SQUIRM: Body-related, uncomfortable but spellbinding images, sounds and narratives – 45:00

MICHAEL O’REILLY Glass Jaw, 1991 – 20:00
The filmmaker chronicles his recovery from a head assault and his emergency brain surgery. All of the voices, words, music and images are recorded on a child’s Pixelvision camera as the primary image generator and a simple Casio sampling keyboard, maximizing his reduced capacities.

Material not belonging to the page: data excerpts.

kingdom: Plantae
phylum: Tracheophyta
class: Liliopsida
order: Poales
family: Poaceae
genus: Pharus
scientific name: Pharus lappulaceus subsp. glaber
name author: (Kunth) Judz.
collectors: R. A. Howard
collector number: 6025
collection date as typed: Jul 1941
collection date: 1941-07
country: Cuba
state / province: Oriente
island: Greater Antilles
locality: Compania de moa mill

JANICE TANAKA Memories from the Department of Amnesia, 1989 – 13:00
This piece elegizes the artist’s mother whose attempts at balance and security were constantly disrupted by social, cultural and political forces beyond her control. The daughter’s evolving stages of mourning are reflected in the videos’ changing aesthetics and informational modes.
CAITLIN BERRIGAN Teeth in the Wrong Places, 2004 – 7:00 :: watch
Teeth in the Wrong Places combines a Native American folktale with the artist’s slo-mo performance. As Coyote’s seduction unfolds by two young women with gnashing teeth in their vaginas, a mouth slowly chews and regurgitates material with both an ironic sense of humor and magnetic confrontation.
STEPHANE DEGOUTINE, MARIKA DERMINEUR AND GWENOLA WAGON What Are You?, 2006 – 5:00
Driven by an algorithm of a semi-random pairings of words and images, this internet project presented here as a video, generates fleeting resonance among 250,000 falsely stigmatizing combinations, such as zombie nihilist, bling blonde, and nouveau riche regressive.